::: Provided entries

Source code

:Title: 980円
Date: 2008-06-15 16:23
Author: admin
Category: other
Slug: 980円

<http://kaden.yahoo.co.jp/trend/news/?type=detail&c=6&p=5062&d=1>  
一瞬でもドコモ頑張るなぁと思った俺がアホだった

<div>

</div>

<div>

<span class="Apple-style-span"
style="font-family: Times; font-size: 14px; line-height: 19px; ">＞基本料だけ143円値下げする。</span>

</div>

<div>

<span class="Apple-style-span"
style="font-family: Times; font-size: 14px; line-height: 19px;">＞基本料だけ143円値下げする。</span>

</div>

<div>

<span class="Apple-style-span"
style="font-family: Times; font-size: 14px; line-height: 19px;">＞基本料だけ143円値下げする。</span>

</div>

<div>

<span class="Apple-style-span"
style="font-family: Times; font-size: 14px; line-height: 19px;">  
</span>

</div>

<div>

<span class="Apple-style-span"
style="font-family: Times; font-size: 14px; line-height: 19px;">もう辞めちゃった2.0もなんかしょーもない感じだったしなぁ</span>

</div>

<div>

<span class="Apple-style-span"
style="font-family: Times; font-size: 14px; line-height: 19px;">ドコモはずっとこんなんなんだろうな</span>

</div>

::::::

→ Aim of the task
Extract every line from the entries above that contains the string "font", treating uppercase and lowercase as different.

→ Solution for this problem
style="font-family: Times; font-size: 14px; line-height: 19px; ">＞基本料だけ143円値下げする。</span>
style="font-family: Times; font-size: 14px; line-height: 19px;">＞基本料だけ143円値下げする。</span>
style="font-family: Times; font-size: 14px; line-height: 19px;">＞基本料だけ143円値下げする。</span>
style="font-family: Times; font-size: 14px; line-height: 19px;">  
style="font-family: Times; font-size: 14px; line-height: 19px;">もう辞めちゃった2.0もなんかしょーもない感じだったしなぁ</span>
style="font-family: Times; font-size: 14px; line-height: 19px;">ドコモはずっとこんなんなんだろうな</span>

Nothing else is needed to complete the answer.